The man recalls a case when another political prisoner had a toothache. When he asked to take him to the dentist, an employee of the institution told him: "Can't you just suck it up?".

When Henadz needed warm clothes, he asked his relatives to send them by mail. Although by law he has free time to go out to the city to shop.

"Every Sunday we were taken to the post office, but not to a store. There we could pay for the dorm, pick up a parcel, and so on."

"You are not allowed to sit on the bed during the day"

The dormitory building has a shared kitchen and small rooms for 4 and 8 people, which contain only bunk beds and one table for all. There are cockroaches everywhere in the dorm. The payment for accommodation is 30 rubles per month.

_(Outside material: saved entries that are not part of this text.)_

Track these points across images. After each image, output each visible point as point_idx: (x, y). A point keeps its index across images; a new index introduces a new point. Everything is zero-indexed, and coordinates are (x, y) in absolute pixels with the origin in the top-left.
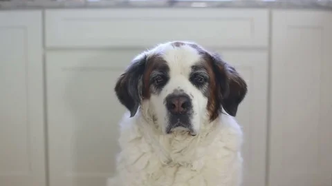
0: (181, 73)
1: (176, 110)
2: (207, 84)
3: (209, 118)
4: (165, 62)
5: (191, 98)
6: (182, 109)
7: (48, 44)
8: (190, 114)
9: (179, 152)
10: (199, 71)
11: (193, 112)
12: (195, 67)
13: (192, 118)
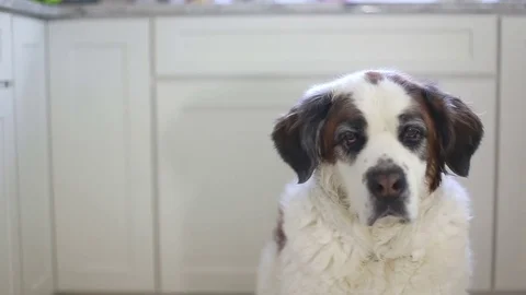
0: (385, 130)
1: (385, 194)
2: (425, 140)
3: (427, 188)
4: (359, 112)
5: (405, 171)
6: (393, 192)
7: (160, 70)
8: (404, 198)
9: (386, 244)
10: (410, 123)
11: (409, 193)
12: (404, 117)
13: (408, 202)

"Lights out at 22 , and rise at 6. You can't sleep during the day. Even sitting on the bed is forbidden. If they see it, they will report a violation of the detention rules. You get 10 days in solitary confinement for three violations. You can only sit on a stool," says Henadz.

The renovation of the dormitory building is done by the convicts themselves.

Sending geolocation every two hours. Video calls with the inspector twice a day.

Political prisoners in open-type correctional institutions must send their geolocation to the inspector every two hours via Telegram. And they also need to have a video call with the inspector twice per work shift.

"There have been cases when, during a search, an inspector found washed socks on the radiator. It is forbidden to hang them there. He turned the whole room upside down for that."

"Looking at some guys, I understood that propaganda was working"

Prisoners in open-type correctional institutions must attend ideological lectures on weekdays: from 9 a.m. to 1 p.m and after 6 p.m. on weekends. They also have to watch state news.

"At the lectures, we watched documentaries from the 40s to the 80s. The lectures themselves were about the harm of alcohol and drugs. These lectures were repeated. The employee was just reading some text from the Internet. Looking at some guys, I understood that propaganda was working, even if not very efficiently.

You are not allowed to sleep at lectures, and you can't do something you want to. One day I brought a book to a lecture, which was immediately taken away from me."